Most Beautiful Jewelflower

Streptanthus albidus peramoenus

Description and Natural History

A Most Beautiful Jewelflower courtesy of Flickr User Ken-ichi Ueda

Image Courtesy of Flickr User Ken-ichi Ueda

Jewelflowers are a type of annual flower belonging to the mustard family, that primarily grow on serpentine soils in arid regions. There are more than 40 different species of jewelflowers, and while there are many beautiful jewelflowers, S. albidus peramoenus is officially called the “most beautiful” jewelflower.

This exemplary jewelflower is extremely rare, but if you’re having a lucky day, you might be able to find it on serpentine soils in open areas such as chaparral, valley grassland, and foothill woodlands, along a narrow band of the Santa Lucia Range in Monterey and San Luis Obispo Counties.

The plant is a short annual (averaging at a modest few feet tall), so depending on when during the year you’re looking, you may find that the plant is dying off (although experts agree that even though the plant may be dying off, it is still a most beautiful jewelflower). However, if you really want to catch the most beautiful jewelflower at it’s most beautiful state, you’ll probably want to go between April and June when the plant is blooming. In the fall, the plant drops its seeds as it dies off. These seeds lay dormant through the winter and begin to sprout up in late winter with the rain.
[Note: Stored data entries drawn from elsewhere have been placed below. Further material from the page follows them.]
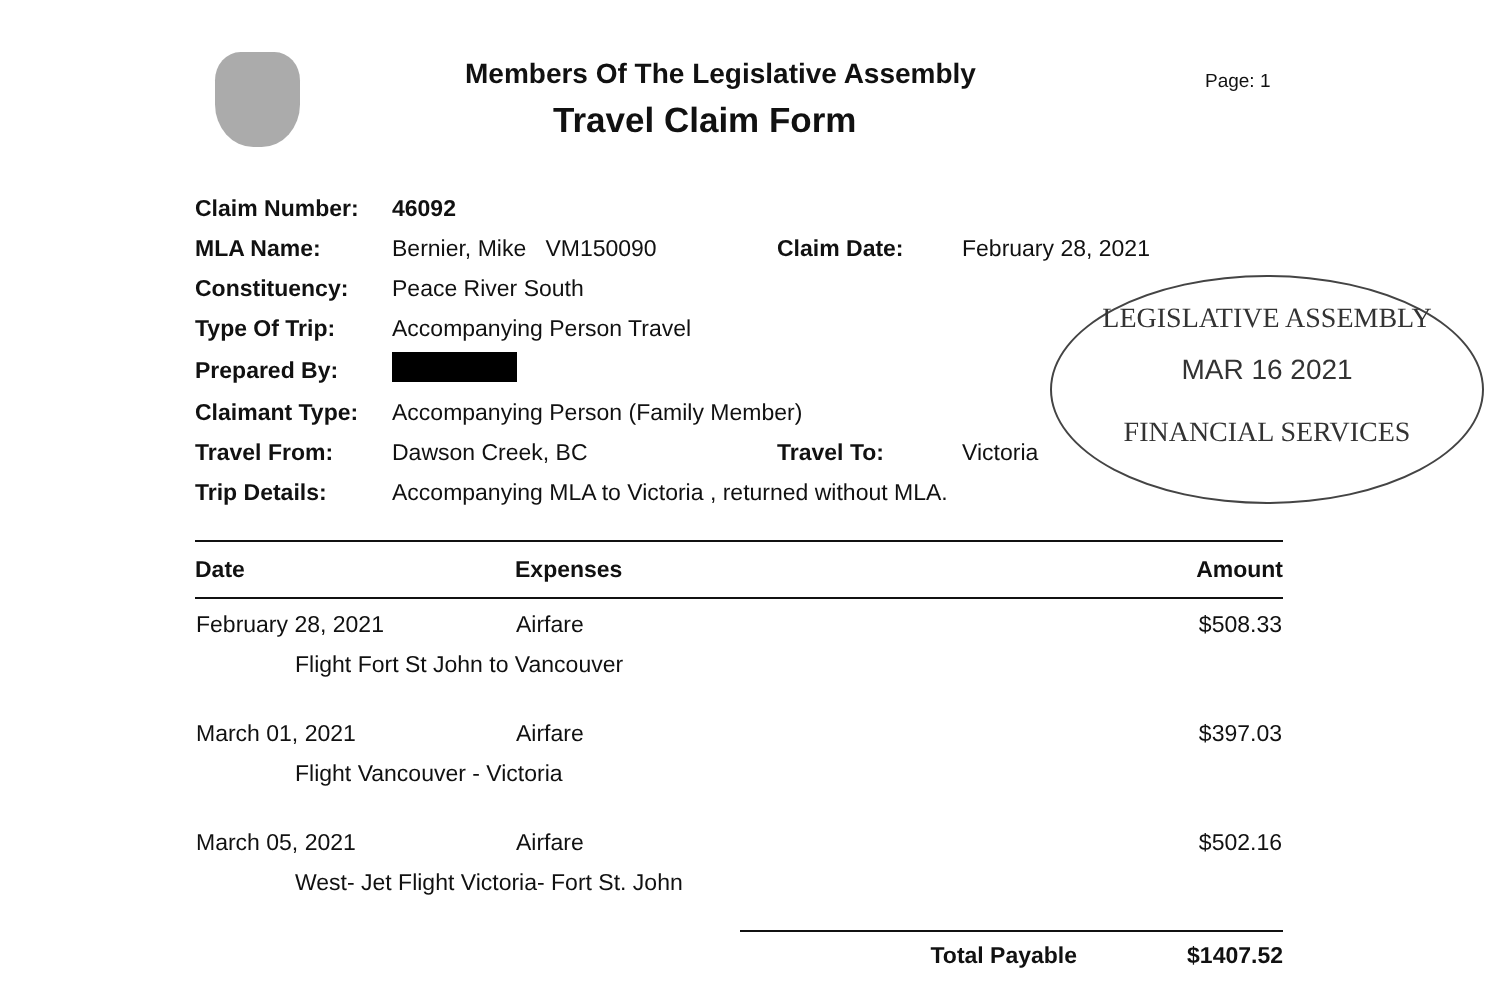Members Of The Legislative Assembly
Travel Claim Form
Page: 1
| Claim Number: | 46092 | | |
| MLA Name: | Bernier, Mike VM150090 | Claim Date: | February 28, 2021 |
| Constituency: | Peace River South | | |
| Type Of Trip: | Accompanying Person Travel | | |
| Prepared By: | | | |
| Claimant Type: | Accompanying Person (Family Member) | | |
| Travel From: | Dawson Creek, BC | Travel To: | Victoria |
| Trip Details: | Accompanying MLA to Victoria , returned without MLA. | | |
LEGISLATIVE ASSEMBLY
MAR 16 2021
FINANCIAL SERVICES
| Date | Expenses | Amount |
| --- | --- | --- |
| February 28, 2021 | Airfare | $508.33 |
| Flight Fort St John to Vancouver | | |
| March 01, 2021 | Airfare | $397.03 |
| Flight Vancouver - Victoria | | |
| March 05, 2021 | Airfare | $502.16 |
| West- Jet Flight Victoria- Fort St. John | | |
Total Payable $1407.52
Threats and Conservation Efforts

Unfortunately, the most beautiful jewelflower is an imperiled species, and is in danger of being extirpated (locally extinct) from its native range. Because of its limited distribution, the most beautiful jewelflower was added to the US Forest Service’s Watch List in 2003 and was recently elevated to the Sensitive Species list for the Los Padres National Forest. As a sensitive species, land managers must give this plant special consideration when deciding whether to approve certain land uses in the plant’s habitat.

The Forest Service has identified several threats and possible threats, including overgrazing from cattle, competition from non-native plants (like yellow starthistle), military training activities, feral pigs, too frequent fires, fires in wrong season, trampling, and dust. The US Forest Service currently has no specific conservation initiatives to protect the most beautiful jewelflower.

Here at ForestWatch, we’re doing everything we can to protect the most beautiful jewelflower and species like it by working to reduce overgrazing on public lands, stop illegal OHV trespassing, and provide trails for better public access to the forest. Additionally, we monitor land use permits to ensure that all approved activities do not impact sensitive species like the most beautiful jewelflower.